Below is a statement by Dr. Kristina Dahl, a principal climate scientist at UCS and a contributor to the NCA5 report.
“This scientific assessment on the harms climate change is posing across the country is the latest in a series of alarm bells and illustrates that the changes we’re living through are unprecedented in human history. During the past half century, the United States has warmed faster than the planet as a whole. Our nation is also enduring billion-dollar climate and weather disasters every three weeks, on average, with total costs averaging nearly $120 billion annually since 2018.
“The science is irrefutable: we must swiftly reduce heat-trapping emissions and enact transformational climate adaptation policies in every region of the country to limit the stampede of devastating events and the toll each one takes on our lives and the economy. While the United States has made progress on both fronts in recent years, policymaker efforts to reduce global warming emissions and help people prepare for the mounting risks remain woefully insufficient and incremental.
“Heartbreakingly, the latest NCA report also calls attention to the worry and anxiety our nation’s youth are feeling about the climate crisis. Kids in the United States are rightfully scared, angry, and uncertain about how livable this planet will be for them in the future, leading them to take to the streets in protest or to file lawsuits with the courts. The failure of U.S. political leaders to adequately address the deadly and costly climate crisis cannot stand; our children deserve better.”
Below is a statement by Dr. Rachel Cleetus, the policy director and lead economist for the Climate and Energy Program at UCS.
“This most recent government report resoundingly affirms how worsening climate harms will reverberate throughout the U.S. economy if policymakers continue to fail to take swift and resolute action to address the decades-long crisis. Without a rapid transition to a clean energy economy alongside massive investments in increasing the country’s resilience to climate change, people’s health and livelihoods, vital infrastructure, and critical ecosystems will face accelerating harms and risks.

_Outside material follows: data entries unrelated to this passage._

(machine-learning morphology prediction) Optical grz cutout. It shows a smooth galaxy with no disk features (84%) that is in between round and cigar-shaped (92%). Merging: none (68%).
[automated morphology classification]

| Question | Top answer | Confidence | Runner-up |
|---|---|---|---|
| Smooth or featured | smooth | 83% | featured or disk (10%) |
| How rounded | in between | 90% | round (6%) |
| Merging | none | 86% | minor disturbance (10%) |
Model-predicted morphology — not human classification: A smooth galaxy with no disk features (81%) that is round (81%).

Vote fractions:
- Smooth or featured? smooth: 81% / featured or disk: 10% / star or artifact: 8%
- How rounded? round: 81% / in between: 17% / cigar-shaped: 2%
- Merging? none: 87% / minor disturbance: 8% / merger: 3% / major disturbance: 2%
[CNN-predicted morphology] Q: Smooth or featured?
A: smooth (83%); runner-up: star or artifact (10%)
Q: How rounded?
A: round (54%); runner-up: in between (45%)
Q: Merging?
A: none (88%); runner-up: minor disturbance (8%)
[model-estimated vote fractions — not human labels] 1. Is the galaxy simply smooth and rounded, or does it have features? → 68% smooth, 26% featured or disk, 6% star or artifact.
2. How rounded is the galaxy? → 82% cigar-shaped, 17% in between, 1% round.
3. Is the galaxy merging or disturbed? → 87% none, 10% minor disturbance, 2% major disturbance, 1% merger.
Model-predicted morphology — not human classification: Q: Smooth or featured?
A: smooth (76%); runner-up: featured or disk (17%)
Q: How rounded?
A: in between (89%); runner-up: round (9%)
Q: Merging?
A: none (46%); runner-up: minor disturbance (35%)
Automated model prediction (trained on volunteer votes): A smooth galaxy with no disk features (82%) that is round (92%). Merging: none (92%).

Additionally, communities of color and low-income communities will continue to bear a harsh and deeply inequitable toll from climate change impacts and its ripple effects.
“To get back on track and meet its climate goals, U.S. heat-trapping emissions will need to decline substantially, per the report. While policies like the Inflation Reduction Act are a significant downpayment, such an endeavor requires federal and states policymakers to incorporate climate action into all major policy initiatives across all sectors going forward. Accelerating the ramp-up of renewable energy, energy storage, and energy efficiency, while electrifying as much energy use as possible, are the best ways to cut heat-trapping emissions and deliver tremendous economic and public health benefits. Communities also need solutions to cope with heatwaves, storms, droughts, wildfires, sea level rise and other growing climate change impacts. Policymakers must ensure global warming solutions are implemented in an equitable and just way.

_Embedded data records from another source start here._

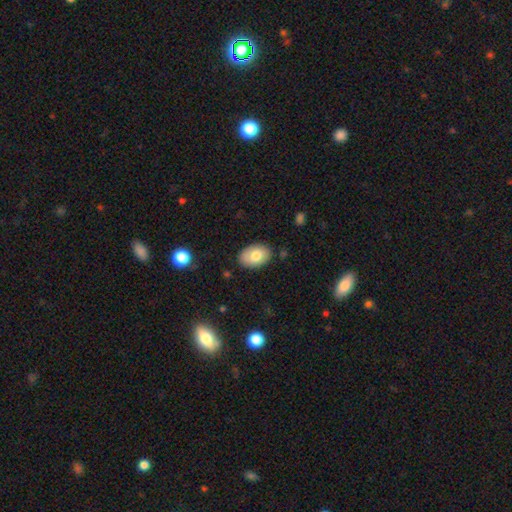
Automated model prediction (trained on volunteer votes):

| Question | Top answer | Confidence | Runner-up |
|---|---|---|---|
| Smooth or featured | smooth | 76% | featured or disk (17%) |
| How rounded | in between | 88% | round (11%) |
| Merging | none | 84% | minor disturbance (12%) |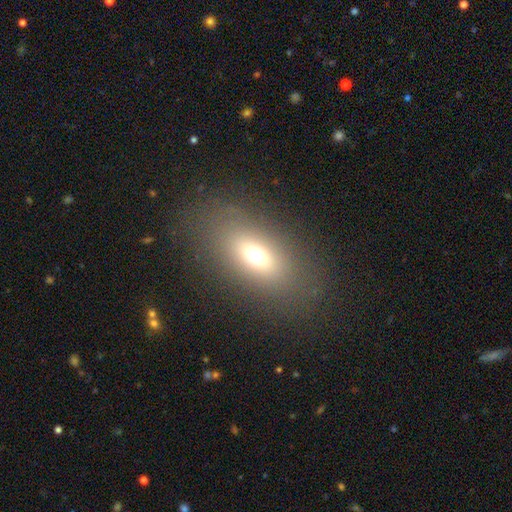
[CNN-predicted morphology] Smooth or featured?
  - smooth: 64% *
  - featured or disk: 21%
  - star or artifact: 15%
How rounded?
  - in between: 79% *
  - round: 12%
  - cigar-shaped: 9%
Merging?
  - none: 80% *
  - minor disturbance: 11%
  - major disturbance: 8%
  - merger: 1%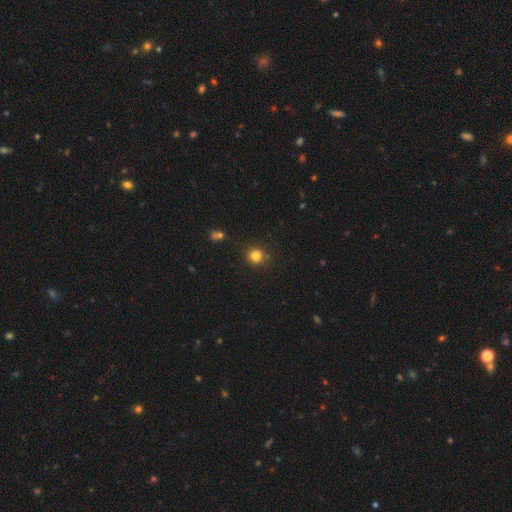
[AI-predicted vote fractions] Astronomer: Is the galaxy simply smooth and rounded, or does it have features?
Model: smooth — 82%.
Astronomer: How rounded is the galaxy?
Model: round — 92%.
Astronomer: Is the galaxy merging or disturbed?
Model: none — 85%.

“The United States is responsible for about one-fifth of all accumulated global carbon emissions. As the leading contributor to historical heat-trapping emissions and the wealthiest nation, our country should be leading, not lagging, on climate action. Rather than allowing a continued expansion of long-lived oil and gas infrastructure, policymakers should implement a fast, fair phaseout of fossil fuels and scale up the readily available, reliable and affordable clean energy solutions we have at hand. The largest uncertainty driving our country’s future emission trajectory is whether U.S. policymakers will take bold action and whether they are willing to stand up to powerful and deep-pocketed fossil fuel interests. Our success or failure rests squarely on their shoulders.”

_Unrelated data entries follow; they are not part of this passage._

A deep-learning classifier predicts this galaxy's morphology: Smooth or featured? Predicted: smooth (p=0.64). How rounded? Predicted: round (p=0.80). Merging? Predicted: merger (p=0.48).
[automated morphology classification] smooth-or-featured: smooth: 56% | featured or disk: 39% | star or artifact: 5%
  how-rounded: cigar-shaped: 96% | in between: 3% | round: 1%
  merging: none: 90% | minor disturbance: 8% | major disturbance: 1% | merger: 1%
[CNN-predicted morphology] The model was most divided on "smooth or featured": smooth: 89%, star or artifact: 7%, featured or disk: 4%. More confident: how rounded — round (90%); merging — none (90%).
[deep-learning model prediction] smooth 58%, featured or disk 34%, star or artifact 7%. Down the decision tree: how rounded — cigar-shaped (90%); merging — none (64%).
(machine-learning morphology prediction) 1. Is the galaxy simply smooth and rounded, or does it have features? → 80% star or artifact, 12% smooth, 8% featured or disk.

In addition to Drs. Cleetus and Dahl, UCS also has the following experts available to comment on the report:
- Dr. Juan Declet-Barreto, a senior social scientist for climate vulnerability at UCS. He is based in Washington, D.C. and is fluent in English and Spanish. Click here to view his biography.
- Jeff Deyette, the director of state policy and analysis in the Climate and Energy Program at UCS. He is based in Cambridge, Massachusetts. Click here to view his biography.
- Dr. Brenda Ekwurzel, the director of climate science at UCS and a co-author of the Fourth National Climate Assessment. She is based in Washington, D.C. Click here to view her biography.
- Dr. Omanjana Goswami, an interdisciplinary scientist with the Food and Environment Program at UCS and a reviewer of the NCA5 chapter on agriculture, food systems and rural communities. A new blogpost by Goswami offering her key report takeaways and highlighting the need for a food and farm bill that fights climate change is available here (link will be live shortly after the report's release). She is based in Washington, D.C. Click here to view her biography.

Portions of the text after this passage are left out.